*PARTS OF THE EXERCISE*.
1. In the KnoWDiaL passage, which component does the Grounding Model turn to when the Knowledge Base is missing parameters needed to ground a spoken command?
2. Pick up the KnoWDiaL passage after its final sentence and write what comes next.

*SOURCE EXTRACT*.
★ ★ ★ ★ ★ ★ ★

The second component of KnoWDiaL is a Knowledge Base storing groundings of commands encountered in previous dialog. A grounding is simply a probabilistic mapping of a specific frame element obtained from the frame-semantic parser to locations in the building or tasks the robot can perform.
The Grounding Model, the third component of KnoWDiaL, uses the information stored in the Knowledge Base to infer the correct action to take when a command is received. Sometimes, not all of the parameters required to ground a spoken command are available in the Knowledge Base. When this happens, the Grounding Model resorts to OpenEval, the fourth component of KnoWDiaL. OpenEval is able to extract information from the World Wide Web, to fill missing parameters of the Grounding Model.
In case a Web search does not provide enough information, the fifth component of KnoWDiaL, the Dialog Manager, engages in dialog with the user, and explicitly asks for the missing parameters. The Dialog Manager also decides when to ask a follow-up question and when to ask for confirmation. When a command is successfully grounded, the Dialog Manager schedules the task in the CoBot planning system and updates the KnoWDiaL Knowledge Base.

★ ★ ★ ★ ★ ★ ★

*DATA SECTION*.
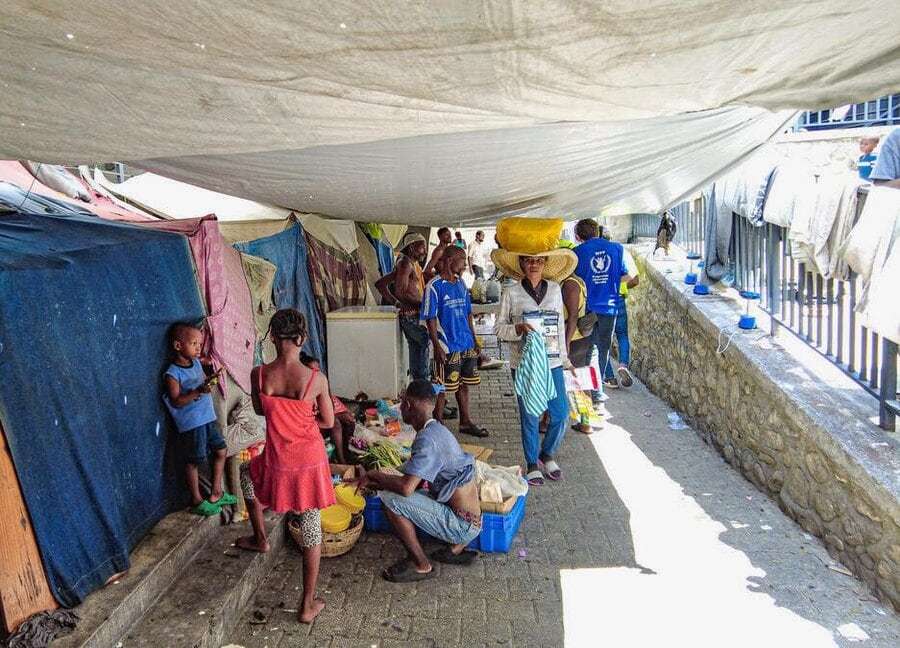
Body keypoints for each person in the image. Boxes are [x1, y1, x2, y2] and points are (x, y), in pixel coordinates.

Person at [236, 309, 335, 624]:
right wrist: (304, 419)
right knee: (311, 526)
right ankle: (306, 605)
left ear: (273, 339)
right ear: (302, 338)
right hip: (309, 461)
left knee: (246, 475)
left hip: (278, 460)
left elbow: (260, 410)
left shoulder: (259, 375)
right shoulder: (316, 379)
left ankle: (260, 538)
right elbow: (328, 421)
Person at [350, 379, 481, 582]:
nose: (400, 408)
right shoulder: (436, 429)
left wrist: (376, 476)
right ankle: (454, 549)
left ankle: (422, 565)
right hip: (470, 520)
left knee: (390, 499)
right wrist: (374, 479)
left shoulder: (427, 440)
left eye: (402, 403)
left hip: (463, 525)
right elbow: (413, 476)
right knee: (396, 489)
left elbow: (406, 488)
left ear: (408, 405)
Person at [493, 231, 577, 485]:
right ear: (521, 264)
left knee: (560, 413)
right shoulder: (511, 292)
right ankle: (531, 462)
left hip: (552, 361)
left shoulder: (555, 290)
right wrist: (518, 329)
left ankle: (547, 453)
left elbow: (559, 327)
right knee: (530, 415)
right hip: (524, 363)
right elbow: (498, 328)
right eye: (529, 260)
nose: (534, 264)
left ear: (545, 264)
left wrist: (566, 360)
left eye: (539, 260)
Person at [163, 323, 236, 516]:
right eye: (194, 343)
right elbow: (176, 401)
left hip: (208, 417)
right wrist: (197, 391)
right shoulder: (172, 373)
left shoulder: (196, 363)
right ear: (178, 346)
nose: (198, 348)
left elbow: (203, 383)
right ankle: (196, 499)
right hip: (192, 423)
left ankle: (216, 492)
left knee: (221, 450)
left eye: (200, 343)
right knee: (194, 461)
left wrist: (210, 380)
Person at [421, 245, 488, 437]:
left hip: (465, 343)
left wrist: (474, 340)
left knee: (464, 383)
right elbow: (430, 319)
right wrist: (436, 346)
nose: (465, 265)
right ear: (450, 261)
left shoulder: (461, 284)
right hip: (446, 345)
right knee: (441, 386)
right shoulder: (433, 286)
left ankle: (465, 422)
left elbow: (468, 313)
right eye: (462, 261)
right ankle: (437, 426)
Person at [573, 219, 633, 408]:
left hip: (588, 309)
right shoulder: (616, 248)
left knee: (587, 351)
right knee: (603, 351)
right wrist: (609, 281)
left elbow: (574, 281)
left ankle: (593, 392)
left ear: (578, 236)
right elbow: (627, 276)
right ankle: (597, 392)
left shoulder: (577, 252)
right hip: (610, 307)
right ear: (597, 231)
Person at [375, 232, 431, 382]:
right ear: (412, 247)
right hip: (410, 316)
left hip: (411, 314)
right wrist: (422, 304)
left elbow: (380, 284)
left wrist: (397, 303)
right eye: (422, 248)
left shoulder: (406, 263)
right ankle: (422, 384)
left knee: (416, 346)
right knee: (424, 341)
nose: (425, 252)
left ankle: (417, 384)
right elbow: (400, 292)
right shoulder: (405, 264)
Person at [300, 352, 354, 464]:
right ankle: (341, 460)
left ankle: (347, 452)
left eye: (318, 370)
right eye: (313, 370)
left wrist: (340, 414)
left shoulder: (321, 383)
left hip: (321, 419)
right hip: (309, 422)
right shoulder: (302, 388)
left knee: (348, 420)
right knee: (335, 424)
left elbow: (330, 408)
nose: (316, 373)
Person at [602, 246, 639, 389]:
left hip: (603, 301)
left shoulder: (597, 253)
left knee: (603, 340)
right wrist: (621, 285)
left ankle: (610, 378)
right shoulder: (623, 253)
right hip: (619, 298)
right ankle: (623, 365)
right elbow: (635, 280)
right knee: (622, 335)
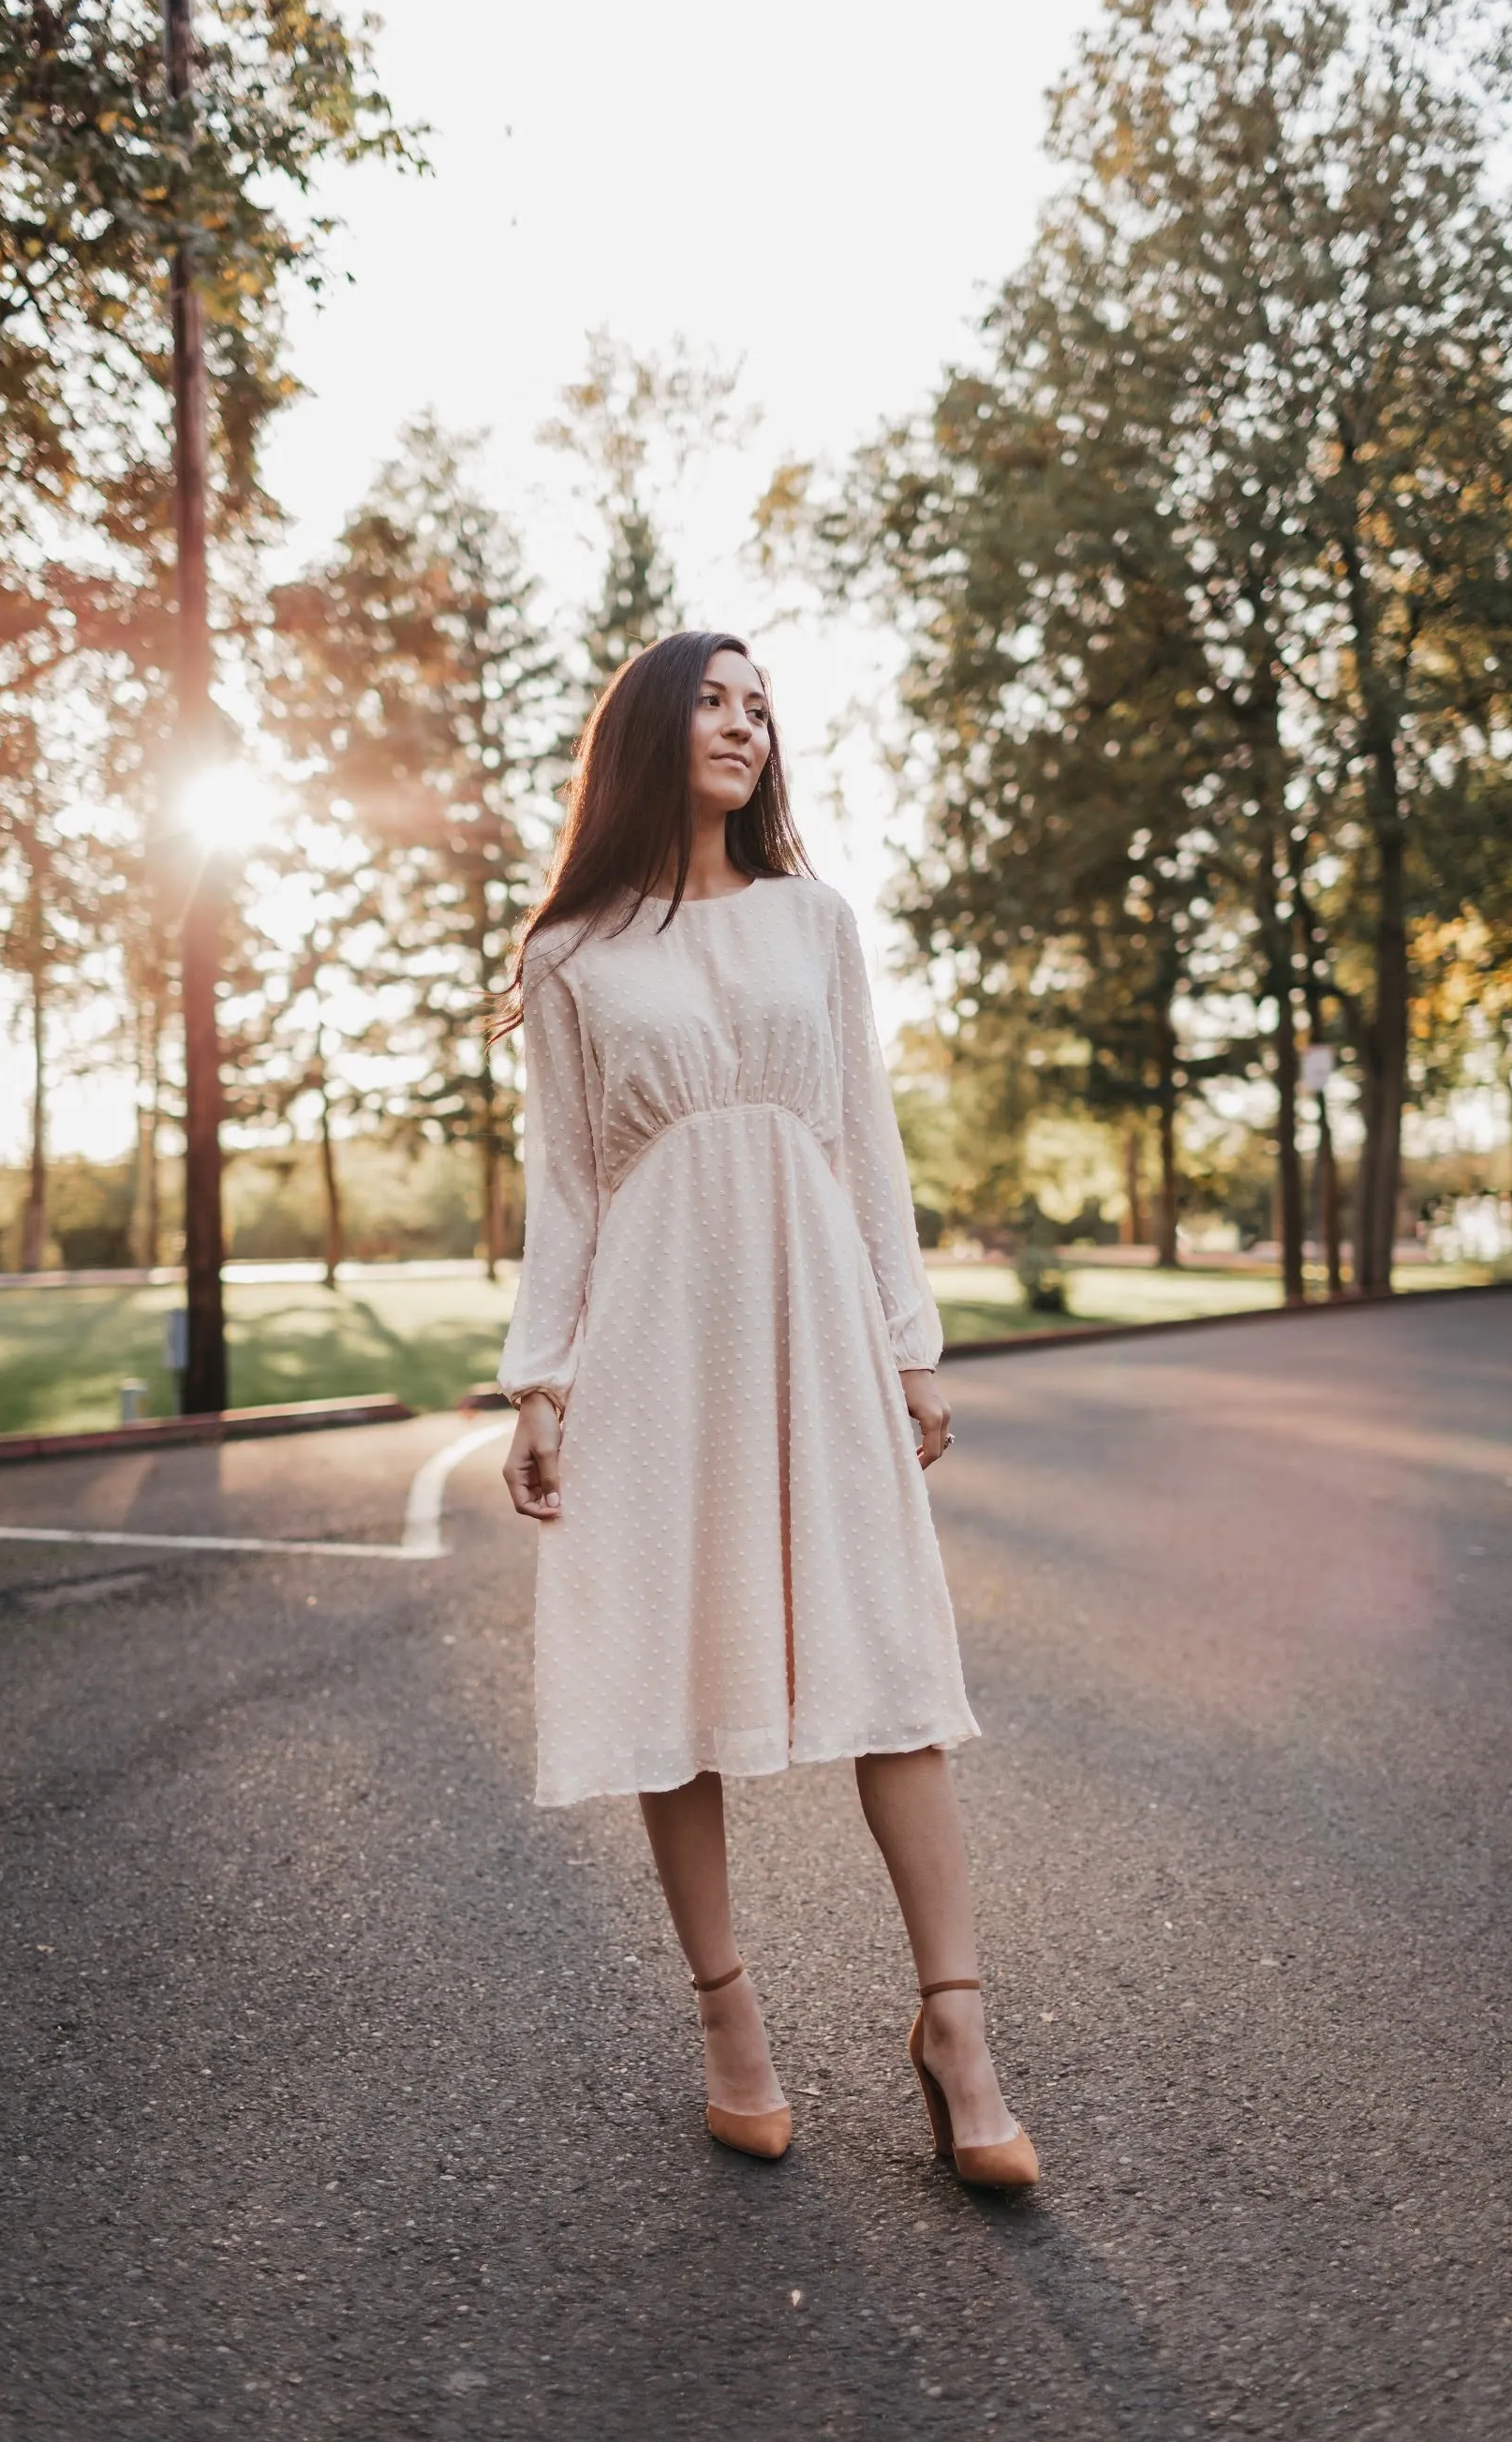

★ ★ ★ ★ ★ ★ ★

*ANSWERS*.
1. It turns to OpenEval, the fourth component, which extracts information from the World Wide Web to fill the missing parameters.

2.
Before describing each of the five components in more detail, we first formally introduce our high-level model.

3.1. High-Level Joint-Probabilistic Model

We formalize the problem of understanding natural language commands as inference in a joint probabilistic model over the groundings Γ, a parse P and speech S, given access to a Knowledge Base K and OpenEval O. Our goal is to find the grounding that maximizes the joint probability, as expressed by the following equation:
arg max Γ p ( Γ , P , S | K , O )
This joint model factors into three main probability distributions: A model of speech, a parsing model and a grounding model. Formally:
p ( Γ , P , S | K , O ) = p ( Γ | P , K , O ) × p ( P | S ) × p ( S )
In our system, the probability of the speech model p ( S ) is given by a third-party speech-to-text engine. The factors for parsing and grounding will be derived in the upcoming sections.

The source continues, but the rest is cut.